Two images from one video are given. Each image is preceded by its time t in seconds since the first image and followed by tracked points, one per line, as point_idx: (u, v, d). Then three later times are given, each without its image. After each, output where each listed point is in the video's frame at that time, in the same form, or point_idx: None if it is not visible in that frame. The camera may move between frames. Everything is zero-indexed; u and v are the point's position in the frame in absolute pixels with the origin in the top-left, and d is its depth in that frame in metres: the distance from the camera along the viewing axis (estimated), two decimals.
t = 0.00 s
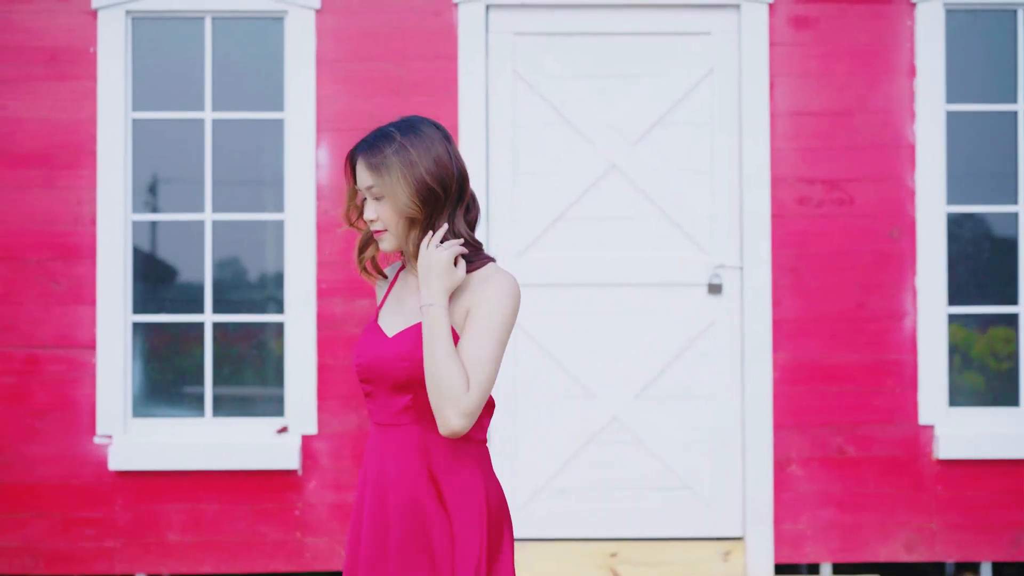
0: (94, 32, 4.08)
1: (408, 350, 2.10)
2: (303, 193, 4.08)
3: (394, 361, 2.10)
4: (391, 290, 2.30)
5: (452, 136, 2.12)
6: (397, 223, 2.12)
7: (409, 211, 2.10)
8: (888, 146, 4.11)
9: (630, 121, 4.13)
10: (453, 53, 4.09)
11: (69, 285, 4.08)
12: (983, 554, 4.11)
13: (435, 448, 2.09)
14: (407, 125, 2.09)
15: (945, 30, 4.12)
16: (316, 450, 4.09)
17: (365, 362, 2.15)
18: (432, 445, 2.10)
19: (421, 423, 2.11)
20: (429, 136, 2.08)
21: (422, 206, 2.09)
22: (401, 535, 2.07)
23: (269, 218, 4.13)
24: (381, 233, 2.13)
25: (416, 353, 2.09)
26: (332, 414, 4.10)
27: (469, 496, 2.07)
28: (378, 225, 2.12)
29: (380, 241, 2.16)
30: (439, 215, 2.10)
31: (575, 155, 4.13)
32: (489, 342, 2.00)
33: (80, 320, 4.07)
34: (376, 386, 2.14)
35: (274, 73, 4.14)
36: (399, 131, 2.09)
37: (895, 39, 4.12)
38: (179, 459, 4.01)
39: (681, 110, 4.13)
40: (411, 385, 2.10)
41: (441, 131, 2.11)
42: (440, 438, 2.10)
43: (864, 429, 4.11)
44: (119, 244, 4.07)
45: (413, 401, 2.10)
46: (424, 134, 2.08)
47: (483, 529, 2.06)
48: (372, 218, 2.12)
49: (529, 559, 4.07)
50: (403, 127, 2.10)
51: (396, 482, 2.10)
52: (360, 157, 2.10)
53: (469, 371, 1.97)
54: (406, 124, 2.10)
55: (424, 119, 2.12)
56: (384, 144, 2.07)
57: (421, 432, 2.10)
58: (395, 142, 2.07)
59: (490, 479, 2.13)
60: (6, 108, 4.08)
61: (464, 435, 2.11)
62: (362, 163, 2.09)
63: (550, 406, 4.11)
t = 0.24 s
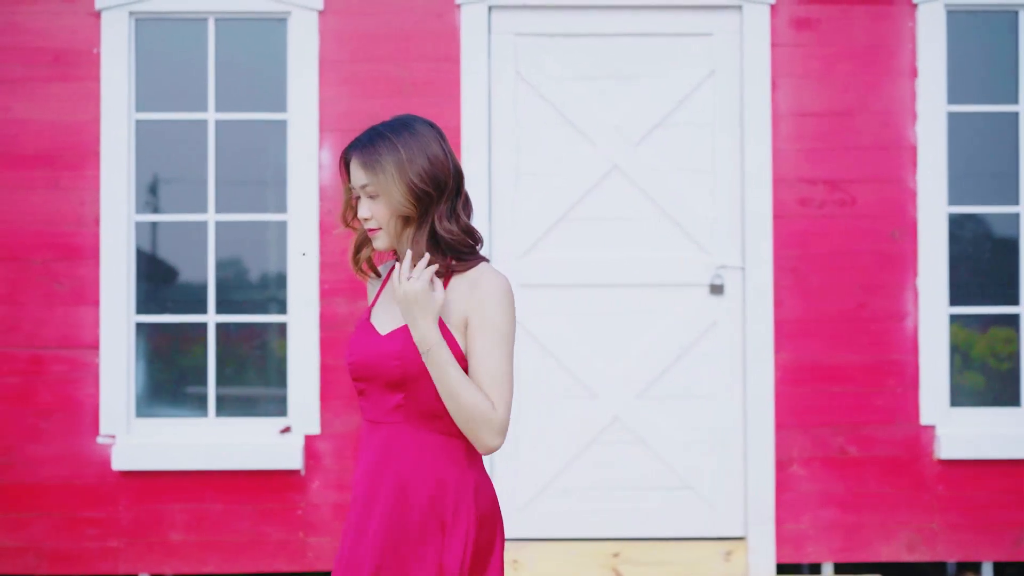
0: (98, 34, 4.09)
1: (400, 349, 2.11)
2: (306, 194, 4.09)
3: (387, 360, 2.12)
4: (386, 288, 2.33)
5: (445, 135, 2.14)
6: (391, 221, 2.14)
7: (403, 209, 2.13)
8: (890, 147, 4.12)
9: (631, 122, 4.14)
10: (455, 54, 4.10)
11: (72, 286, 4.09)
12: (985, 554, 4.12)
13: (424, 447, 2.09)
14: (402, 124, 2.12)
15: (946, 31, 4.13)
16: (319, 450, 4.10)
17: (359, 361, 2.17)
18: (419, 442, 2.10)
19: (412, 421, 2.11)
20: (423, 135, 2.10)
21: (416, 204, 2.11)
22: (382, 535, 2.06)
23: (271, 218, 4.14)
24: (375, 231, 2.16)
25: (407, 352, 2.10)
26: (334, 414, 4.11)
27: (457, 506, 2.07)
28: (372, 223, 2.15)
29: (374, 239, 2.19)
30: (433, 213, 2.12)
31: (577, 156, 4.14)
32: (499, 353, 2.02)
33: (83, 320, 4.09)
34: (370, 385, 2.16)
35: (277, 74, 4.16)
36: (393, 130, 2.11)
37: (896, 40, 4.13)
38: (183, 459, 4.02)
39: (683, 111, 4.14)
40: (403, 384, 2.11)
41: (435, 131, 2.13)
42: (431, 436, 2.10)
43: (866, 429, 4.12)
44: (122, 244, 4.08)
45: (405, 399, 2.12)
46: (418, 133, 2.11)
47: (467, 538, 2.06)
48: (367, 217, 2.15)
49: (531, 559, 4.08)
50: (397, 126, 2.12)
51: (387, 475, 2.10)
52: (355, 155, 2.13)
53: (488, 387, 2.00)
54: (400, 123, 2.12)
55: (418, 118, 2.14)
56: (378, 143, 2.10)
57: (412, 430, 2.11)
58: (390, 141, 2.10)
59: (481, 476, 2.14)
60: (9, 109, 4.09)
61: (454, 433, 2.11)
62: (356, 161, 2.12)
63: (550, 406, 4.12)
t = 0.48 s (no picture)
0: (101, 35, 4.10)
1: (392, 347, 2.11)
2: (309, 195, 4.10)
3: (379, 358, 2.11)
4: (377, 290, 2.31)
5: (441, 135, 2.14)
6: (387, 220, 2.13)
7: (399, 208, 2.12)
8: (891, 148, 4.13)
9: (633, 123, 4.15)
10: (458, 55, 4.11)
11: (76, 286, 4.10)
12: (986, 554, 4.12)
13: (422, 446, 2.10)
14: (397, 124, 2.11)
15: (948, 32, 4.14)
16: (322, 450, 4.11)
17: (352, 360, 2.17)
18: (408, 441, 2.10)
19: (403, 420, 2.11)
20: (419, 134, 2.10)
21: (413, 203, 2.11)
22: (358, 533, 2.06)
23: (274, 219, 4.15)
24: (371, 231, 2.14)
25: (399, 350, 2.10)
26: (337, 414, 4.11)
27: (437, 516, 2.06)
28: (367, 223, 2.13)
29: (369, 239, 2.16)
30: (429, 212, 2.12)
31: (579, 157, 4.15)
32: (505, 358, 2.06)
33: (87, 321, 4.10)
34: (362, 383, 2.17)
35: (280, 75, 4.16)
36: (389, 129, 2.11)
37: (898, 41, 4.14)
38: (187, 459, 4.03)
39: (685, 112, 4.15)
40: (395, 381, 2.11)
41: (430, 131, 2.13)
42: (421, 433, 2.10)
43: (868, 429, 4.13)
44: (126, 245, 4.09)
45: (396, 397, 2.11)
46: (414, 132, 2.11)
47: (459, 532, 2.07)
48: (362, 215, 2.13)
49: (534, 558, 4.09)
50: (393, 125, 2.12)
51: (369, 473, 2.10)
52: (351, 155, 2.12)
53: (501, 394, 2.05)
54: (396, 123, 2.12)
55: (413, 119, 2.15)
56: (374, 142, 2.09)
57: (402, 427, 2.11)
58: (386, 141, 2.09)
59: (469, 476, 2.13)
60: (13, 110, 4.10)
61: (442, 432, 2.11)
62: (352, 161, 2.11)
63: (549, 404, 4.13)
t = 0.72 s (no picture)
0: (105, 36, 4.10)
1: (387, 346, 2.07)
2: (312, 195, 4.11)
3: (373, 357, 2.07)
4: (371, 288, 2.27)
5: (435, 136, 2.14)
6: (380, 220, 2.12)
7: (392, 208, 2.11)
8: (894, 149, 4.14)
9: (636, 123, 4.16)
10: (461, 56, 4.12)
11: (80, 287, 4.10)
12: (988, 554, 4.13)
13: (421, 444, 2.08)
14: (391, 125, 2.11)
15: (950, 33, 4.15)
16: (325, 450, 4.12)
17: (345, 358, 2.12)
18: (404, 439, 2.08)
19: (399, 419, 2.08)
20: (413, 135, 2.10)
21: (406, 203, 2.10)
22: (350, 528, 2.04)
23: (276, 220, 4.16)
24: (364, 230, 2.14)
25: (394, 349, 2.06)
26: (340, 414, 4.12)
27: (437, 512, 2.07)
28: (360, 223, 2.12)
29: (362, 240, 2.15)
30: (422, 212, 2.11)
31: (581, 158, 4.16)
32: (501, 361, 2.05)
33: (91, 321, 4.10)
34: (355, 382, 2.11)
35: (283, 76, 4.17)
36: (383, 130, 2.11)
37: (900, 42, 4.15)
38: (190, 459, 4.04)
39: (688, 113, 4.15)
40: (390, 381, 2.07)
41: (425, 132, 2.13)
42: (416, 433, 2.08)
43: (871, 429, 4.13)
44: (129, 246, 4.09)
45: (391, 396, 2.07)
46: (408, 133, 2.10)
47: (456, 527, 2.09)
48: (355, 216, 2.12)
49: (537, 558, 4.10)
50: (387, 127, 2.12)
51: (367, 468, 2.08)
52: (345, 155, 2.12)
53: (498, 398, 2.03)
54: (390, 124, 2.12)
55: (407, 120, 2.14)
56: (368, 143, 2.09)
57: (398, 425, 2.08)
58: (379, 141, 2.09)
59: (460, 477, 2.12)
60: (16, 111, 4.11)
61: (435, 429, 2.10)
62: (346, 161, 2.11)
63: (550, 404, 4.14)
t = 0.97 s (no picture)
0: (109, 37, 4.11)
1: (380, 349, 2.04)
2: (316, 196, 4.11)
3: (367, 360, 2.05)
4: (367, 294, 2.25)
5: (431, 139, 2.08)
6: (373, 224, 2.06)
7: (386, 212, 2.05)
8: (896, 149, 4.15)
9: (638, 124, 4.17)
10: (464, 57, 4.13)
11: (84, 288, 4.11)
12: (991, 554, 4.14)
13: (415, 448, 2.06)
14: (386, 128, 2.06)
15: (952, 34, 4.16)
16: (329, 450, 4.12)
17: (339, 360, 2.11)
18: (397, 443, 2.06)
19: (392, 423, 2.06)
20: (407, 139, 2.04)
21: (399, 207, 2.04)
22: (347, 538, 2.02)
23: (279, 220, 4.17)
24: (358, 234, 2.09)
25: (388, 351, 2.04)
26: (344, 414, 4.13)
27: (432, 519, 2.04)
28: (354, 226, 2.07)
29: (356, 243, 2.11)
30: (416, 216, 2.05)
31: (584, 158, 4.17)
32: (492, 367, 1.98)
33: (95, 322, 4.11)
34: (350, 384, 2.10)
35: (287, 77, 4.18)
36: (378, 133, 2.05)
37: (903, 43, 4.16)
38: (195, 459, 4.06)
39: (691, 114, 4.16)
40: (384, 384, 2.05)
41: (420, 135, 2.07)
42: (410, 437, 2.06)
43: (874, 429, 4.14)
44: (134, 247, 4.10)
45: (385, 399, 2.06)
46: (403, 137, 2.05)
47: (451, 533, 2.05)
48: (349, 219, 2.07)
49: (540, 558, 4.12)
50: (382, 130, 2.06)
51: (360, 476, 2.06)
52: (339, 158, 2.07)
53: (487, 404, 1.96)
54: (385, 127, 2.06)
55: (403, 123, 2.09)
56: (362, 145, 2.04)
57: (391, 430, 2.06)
58: (374, 144, 2.04)
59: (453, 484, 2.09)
60: (21, 113, 4.12)
61: (429, 433, 2.07)
62: (340, 163, 2.06)
63: (551, 404, 4.15)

++++++

[What you will do] Only the lines from the start of the records above through the line containing "18: (432, 445, 2.10)" should be returned, exactly and with both ends, please; the pictures stay out.

[Solution]
Two images from one video are given. Each image is preceded by its time t in seconds since the first image and followed by tracked points, one per line, as point_idx: (u, v, d). Then three later times are given, each without its image. After each, output where each listed point is in the video's frame at that time, in the same form, or point_idx: None if it is not visible in that frame. The camera may move between frames. Everything is zero-indexed; u and v are the point's position in the frame in absolute pixels with the origin in the top-left, and d is its depth in that frame in metres: the distance from the camera along the viewing axis (estimated), two decimals.
t = 0.00 s
0: (94, 32, 4.08)
1: (408, 350, 2.10)
2: (303, 193, 4.08)
3: (394, 361, 2.10)
4: (391, 290, 2.30)
5: (452, 136, 2.12)
6: (397, 223, 2.12)
7: (409, 211, 2.10)
8: (888, 146, 4.11)
9: (630, 121, 4.13)
10: (453, 53, 4.09)
11: (69, 285, 4.08)
12: (983, 554, 4.11)
13: (435, 448, 2.09)
14: (407, 125, 2.09)
15: (945, 30, 4.12)
16: (316, 450, 4.09)
17: (365, 362, 2.15)
18: (432, 445, 2.10)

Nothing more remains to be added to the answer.